### Lesetext:

+ + + +

Die ersten Shabbat-Kerzen hast Du noch aus der Schule mitgebracht und dich damit zufrieden gegeben diese eben einfach mal anzuzünden. Aber dann haben wir eigene gekauft und da wir derzeit Winter haben, wiederholt sich jeden Freitag irgendwann um kurz vor fünf das gleiche Ritual. Eure Mutter ist zu dieser Zeit für gewöhnlich noch nicht zuhause sondern lungert ganz unorthodox in irgendeiner Airport-Lounge umher, tippt verbotenerweise meist noch emails an die Kundschaft und schert sich auch sonst recht wenig um irgendwelche mosaiche Verbote – was wiederum Sarah Sophie zur Überzeugung verhilft, daß sie ja nun die Frau im Haus ist und es somit ihr zusteht die Shabbat-Kerzen zu entzünden. Soweit so gut. Eine etwas freie Interpretation des Alters aber irgendwie schlüssig.

Leo holen wir also Freitag früher aus dem Kindergarten ab, nicht das er noch mitansehen muss, wie sein Vater zu Beginn des Shabbat ein Auto lenkt oder ähnlichen Gebotemissbrauch betreibt und Sarah Sophie nordet ab dann die versammelte Familie religiös ein. Aber eben mit Deiner ganz eigenen Interpretation. Ich habe Dir diese riesigen, langen Streichhölzer gekauft um erstens zu verhindern das Du dich schlicht verbrennst und zweitens sieht das ganze damit irgendwie noch gehaltvoller aus als mit den mickrigen kleinen Zündhölzchen.

Und es kann schonmal passieren, daß Du das Entzündungsritual ein halbes Duzend mal wiederholst, da irgendetwas nicht so ist wie es zu sein hat. Wir wünschen uns allen „Shabbat shalom“ und essen Challa was bei Leo wiederum wahre Begeisterungsstürme auslöst, da ich für gewöhnlich die Schummelvariante mit dicken Zuckerkugeln oben drauf kaufe. Aber so ein Feiertagsbeginn soll ja auch Spaß machen.

+ + + +

### Extrahierte Daten:

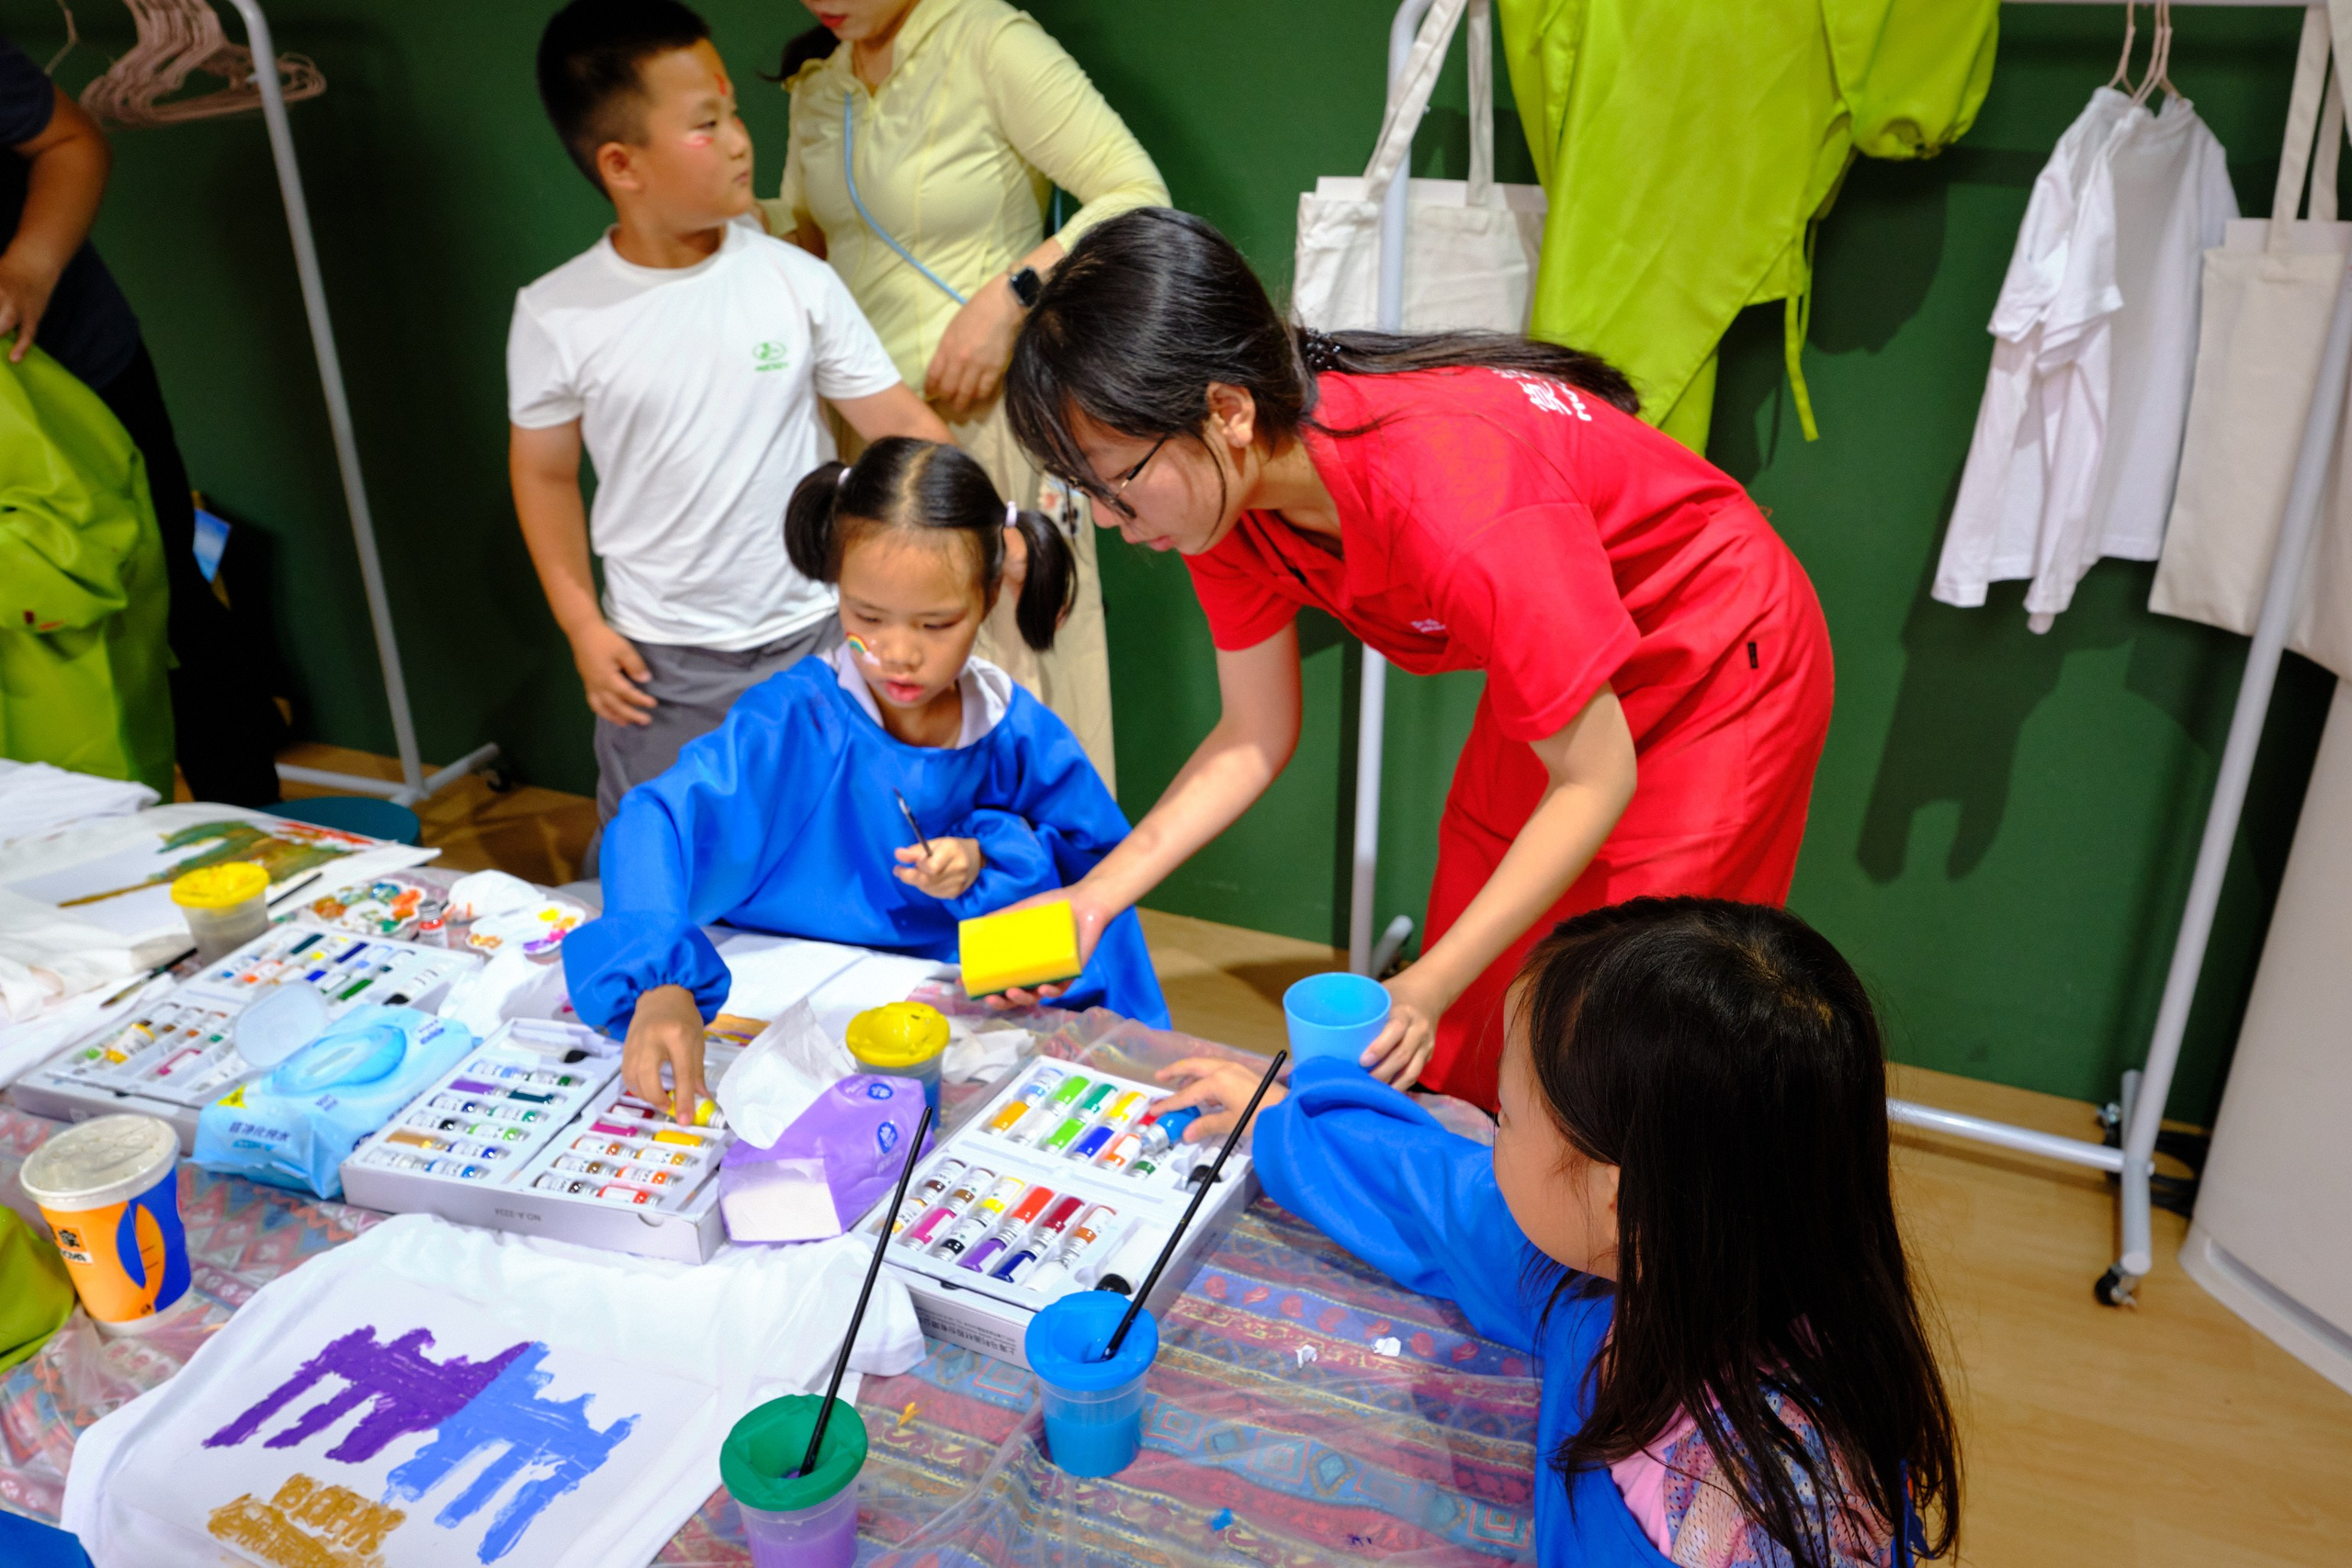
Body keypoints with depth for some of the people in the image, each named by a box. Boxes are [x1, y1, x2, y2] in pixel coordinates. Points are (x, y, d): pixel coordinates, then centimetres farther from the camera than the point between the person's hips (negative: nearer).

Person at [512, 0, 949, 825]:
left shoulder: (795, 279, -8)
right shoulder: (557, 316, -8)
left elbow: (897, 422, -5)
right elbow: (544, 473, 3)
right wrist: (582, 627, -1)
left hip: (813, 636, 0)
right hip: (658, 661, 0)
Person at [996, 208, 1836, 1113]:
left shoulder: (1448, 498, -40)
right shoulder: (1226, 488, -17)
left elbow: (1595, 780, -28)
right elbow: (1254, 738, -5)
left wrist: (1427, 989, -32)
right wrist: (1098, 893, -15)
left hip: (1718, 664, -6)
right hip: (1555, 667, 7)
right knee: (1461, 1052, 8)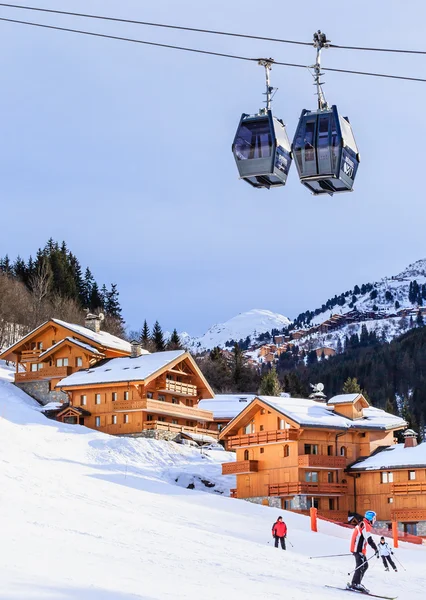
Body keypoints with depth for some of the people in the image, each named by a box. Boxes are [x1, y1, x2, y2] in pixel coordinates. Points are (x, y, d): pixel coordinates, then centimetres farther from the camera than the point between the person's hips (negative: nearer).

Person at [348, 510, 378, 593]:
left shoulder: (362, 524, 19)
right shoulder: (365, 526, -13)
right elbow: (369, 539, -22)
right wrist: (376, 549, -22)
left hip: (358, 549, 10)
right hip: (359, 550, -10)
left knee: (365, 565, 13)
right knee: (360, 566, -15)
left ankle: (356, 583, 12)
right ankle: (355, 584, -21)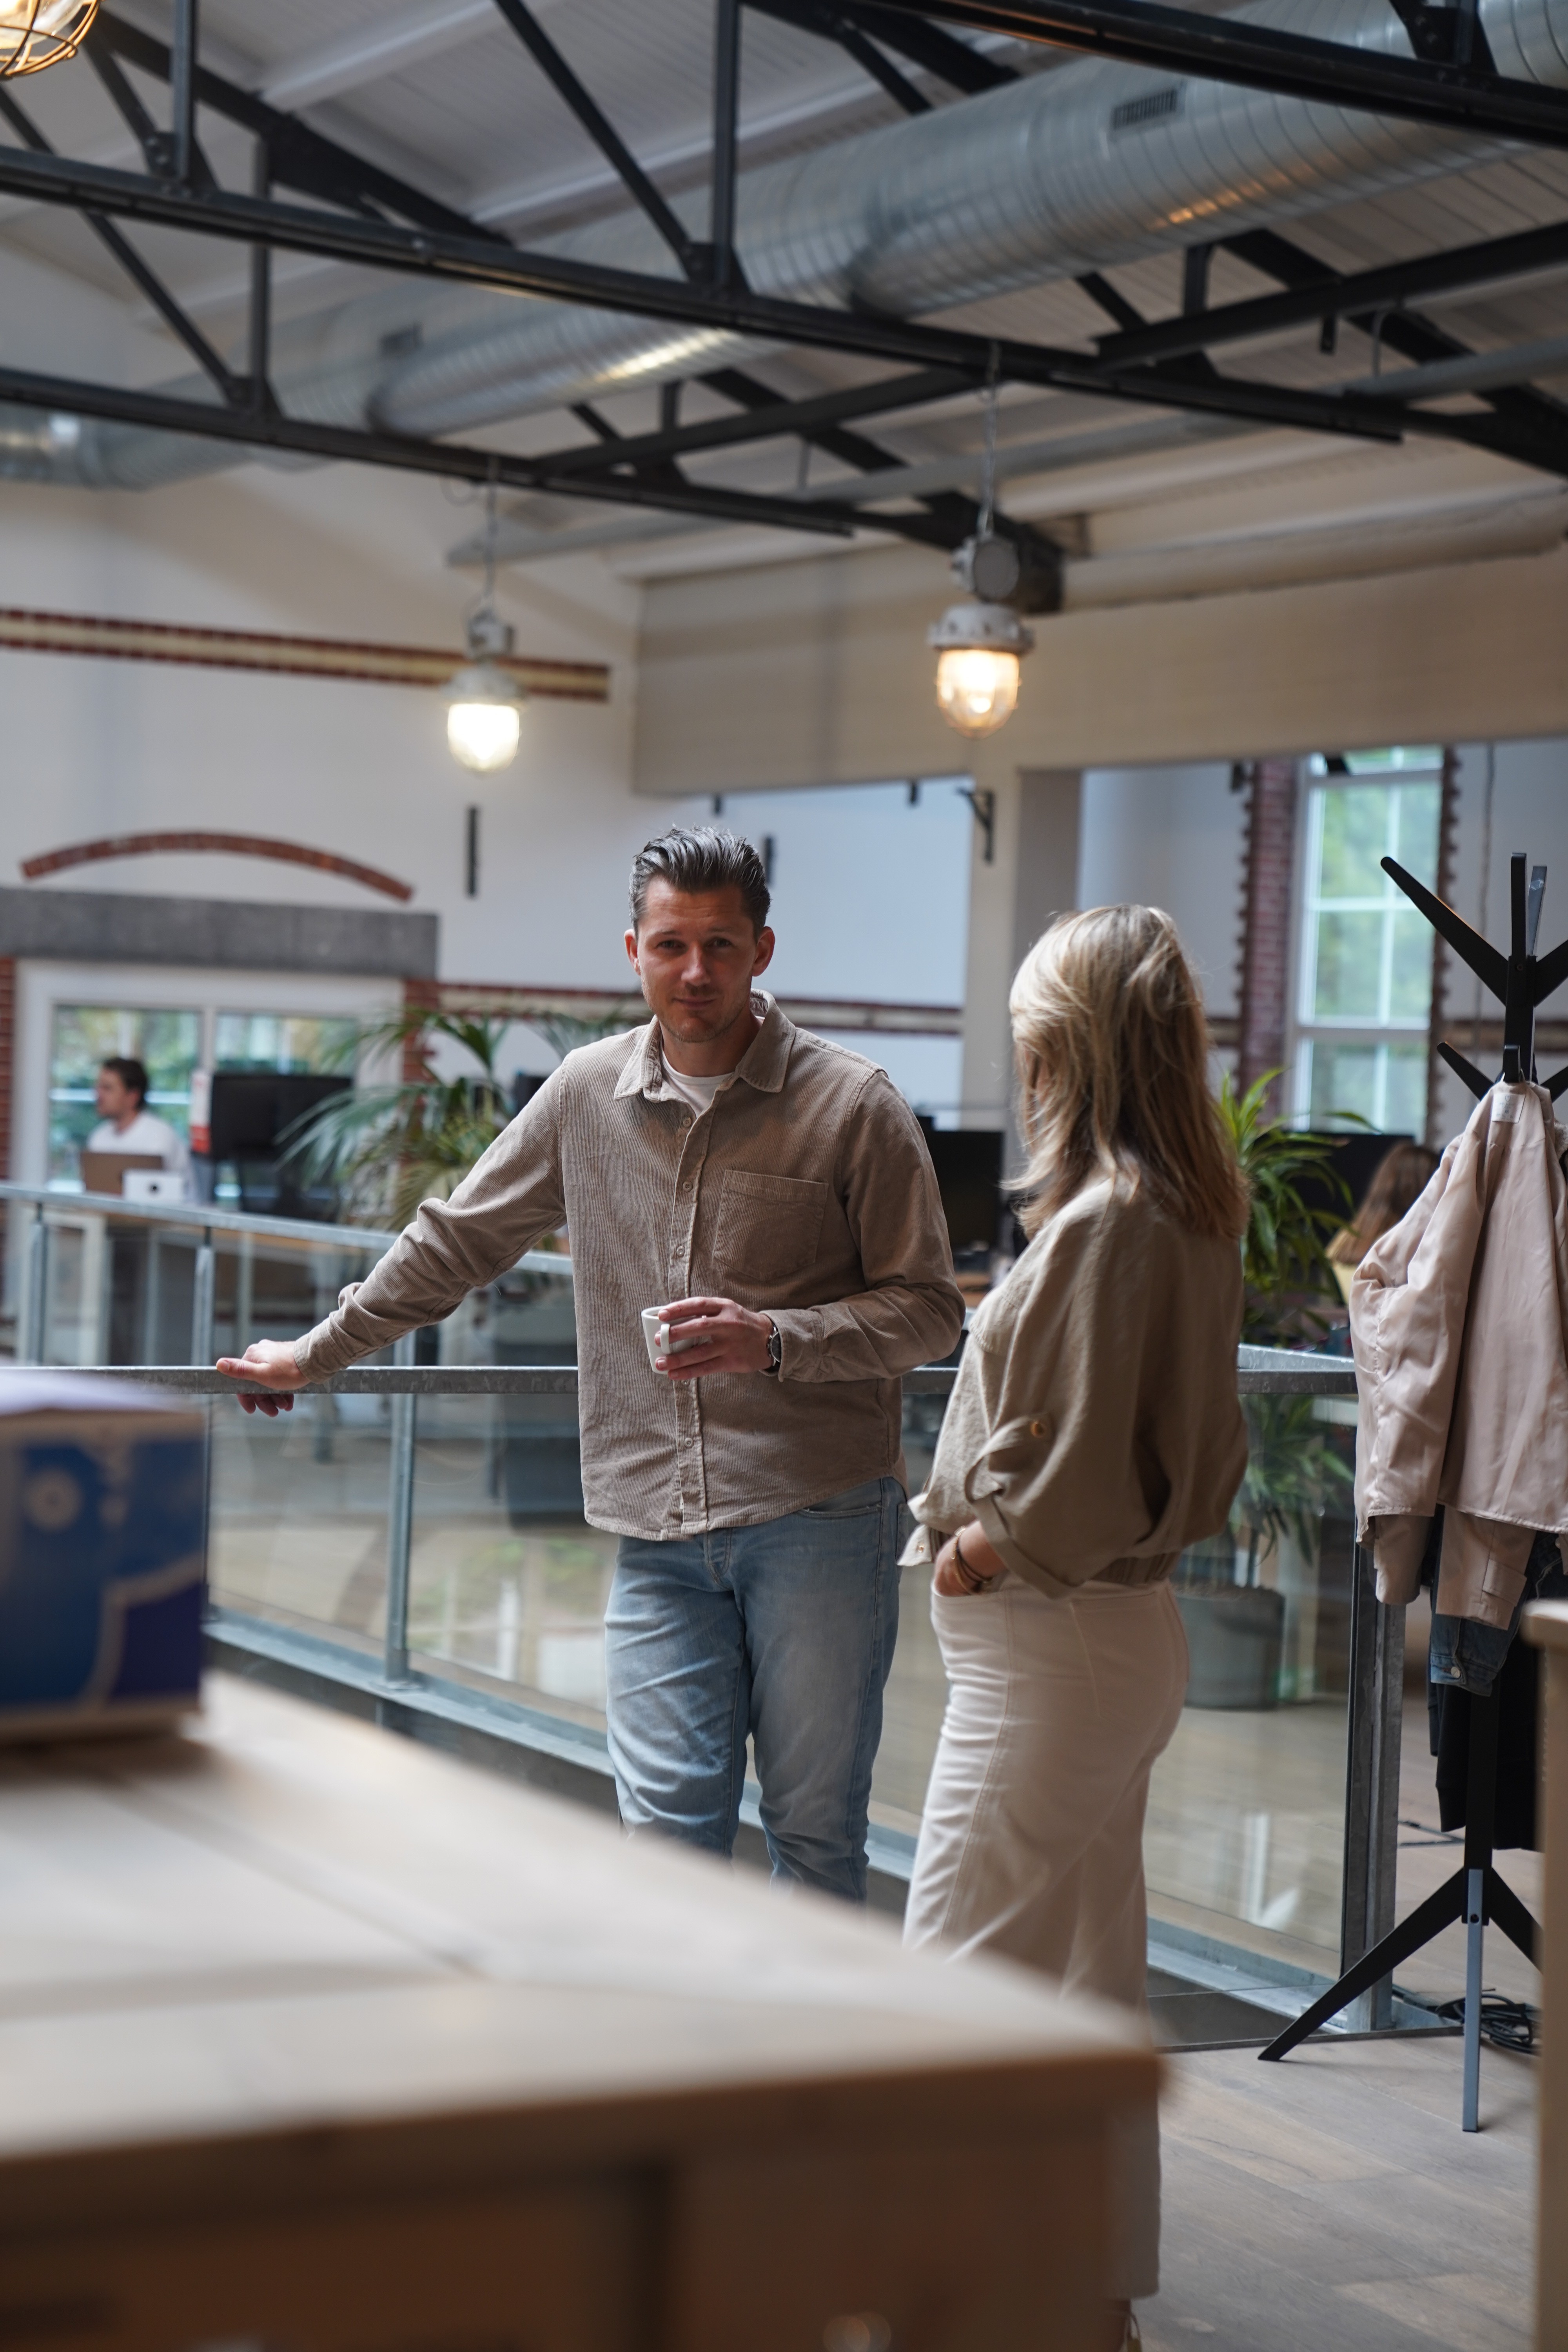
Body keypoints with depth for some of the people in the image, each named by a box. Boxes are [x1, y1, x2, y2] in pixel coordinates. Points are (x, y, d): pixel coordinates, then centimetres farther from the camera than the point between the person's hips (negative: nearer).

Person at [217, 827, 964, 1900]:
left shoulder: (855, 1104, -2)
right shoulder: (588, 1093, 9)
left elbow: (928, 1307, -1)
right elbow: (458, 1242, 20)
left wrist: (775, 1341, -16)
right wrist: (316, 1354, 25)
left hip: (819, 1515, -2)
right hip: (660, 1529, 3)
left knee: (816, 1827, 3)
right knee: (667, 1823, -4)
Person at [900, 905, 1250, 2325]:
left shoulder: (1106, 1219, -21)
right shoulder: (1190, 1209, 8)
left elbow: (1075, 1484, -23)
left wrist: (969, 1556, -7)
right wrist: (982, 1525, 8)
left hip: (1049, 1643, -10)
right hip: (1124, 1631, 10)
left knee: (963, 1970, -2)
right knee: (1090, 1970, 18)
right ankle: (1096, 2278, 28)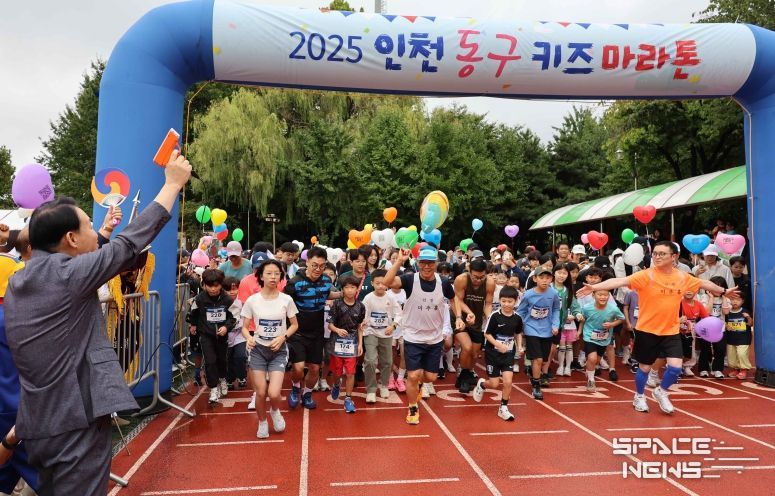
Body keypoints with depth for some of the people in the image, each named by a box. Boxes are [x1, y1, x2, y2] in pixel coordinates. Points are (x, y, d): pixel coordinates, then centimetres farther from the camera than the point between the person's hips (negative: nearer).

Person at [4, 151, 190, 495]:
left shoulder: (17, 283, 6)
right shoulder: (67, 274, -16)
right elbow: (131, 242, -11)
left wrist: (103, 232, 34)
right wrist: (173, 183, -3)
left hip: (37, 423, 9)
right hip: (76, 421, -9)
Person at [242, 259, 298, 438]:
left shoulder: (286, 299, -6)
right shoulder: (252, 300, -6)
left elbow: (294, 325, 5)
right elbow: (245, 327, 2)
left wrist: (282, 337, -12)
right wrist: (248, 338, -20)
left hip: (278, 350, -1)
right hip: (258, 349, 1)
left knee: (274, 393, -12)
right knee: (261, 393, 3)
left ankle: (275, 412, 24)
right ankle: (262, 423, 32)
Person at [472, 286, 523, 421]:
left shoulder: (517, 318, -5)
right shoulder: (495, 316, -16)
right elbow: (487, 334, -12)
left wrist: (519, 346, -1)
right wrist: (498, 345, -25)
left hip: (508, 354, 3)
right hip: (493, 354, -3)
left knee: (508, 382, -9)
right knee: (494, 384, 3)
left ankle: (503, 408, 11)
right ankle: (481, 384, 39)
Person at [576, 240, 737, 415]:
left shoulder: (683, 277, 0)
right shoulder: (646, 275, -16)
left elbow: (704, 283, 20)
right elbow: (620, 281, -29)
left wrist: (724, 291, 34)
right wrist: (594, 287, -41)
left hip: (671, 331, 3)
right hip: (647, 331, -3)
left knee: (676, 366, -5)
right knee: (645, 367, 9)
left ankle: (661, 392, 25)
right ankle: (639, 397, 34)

+ + + +

### Ziel der Übung:
Schreibe den Text über die Shabbat-Kerzen im Anschluss an seinen letzten Satz weiter. Die Einträge stehen in keinem Zusammenhang mit dem Text über die Shabbat-Kerzen.

### Ausgabe:
Sarah Sophie und "Ihr" Davidstern, November 2017, Düsseldorf
Sarah Sophie und „Ihr“ Davidstern, November 2017, Düsseldorf

Deine Kette mit dem Davidstern trägst Du übrigens neuerdings fast täglich und vermutlich werde ich nicht zuletzt deswegen ständig nach den bevorstehenden Feiertagen befragt. Da es bekanntlich im Judentum davon mehr als genug gibt und es in der Schule dann auch immer etwas zu feiern gibt sind aktuell noch alle Beteiligten mit dem Umstand hochzufrieden. Allen Vätern mit akut-dringlich-jüdischem Nachwuchs empfehle ich an dieser Stelle die „Local-Candle-Times“-Funktion auf chabad.org. Hilft – vor allem unterwegs – ungemein.

Wenn wir uns dann alle ein paar Minuten besinnlich genug gefunden haben, schleppen wir die brennenden Kerzen noch möglichst vor Sonnenuntergang in Dein Kinderzimmer, da sie – aus Gründen säkularer Brandprävention – nicht unbeobachtet im Wohnzimmer alleine vor sich hin kokeln sollten und aus religiösen Gründen eben nicht mehr bewegt oder ausgelöscht werden dürfen und schon nimmt allerlei diverses weltliches Spielzeug wieder den gebührenden Raum für Euch beide ein. Selbstverständlich möchte auch Leo mit den Zündhölzern hantieren und hier brauche ich überraschend überhaupt nicht tätig zu werden, denn Deine große Schwester erklärt Dir mit hingebungsvoller Ruhe in immer gleicher Rhythmik das gebotene weibliche Vorrecht auf eben diese Tätigkeit. Hierbei klingt schon Deine Stimme irgendwie sakraler als sonst. Den Teil mit den anderen Haushaltsvorbereitungen die traditionell ebenfalls von der Frau des Hauses an diesem Tag erledigt werden hast Du sicherlich rein zufällig außer Acht gelassen, denn das scheint Deiner Meinung nach nicht weiter notwendig zu sein wie Du mir erklärst, denn schließlich kommt bereits am Donnerstag ja Larissa zu uns und feudelt die Wohnung standesgemäß sauber. Erklärt wird mir das dann so: „Papa, Larissa ist ja auch eine Frau – damit ist doch alles wieder gut.“ Ich gehe davon aus, das Du dir das rabbinisch in der Schule hast absegnen lassen und zweifle das hiermit nicht mehr an.

Zum Abend hin erscheint für gewöhnlich Eure Mutter auf der Freitag-abendlichen Bildfläche und bei Familie Reichmann zieht mit Ihrem Klingeln (!) wieder eine gehörige Portion Laizismus ein. Vermutlich deswegen haben wir bei uns irgendwie das Gebot etwas an Bedürftige zu spenden familienintern individuell-optimiert uminterpretiert.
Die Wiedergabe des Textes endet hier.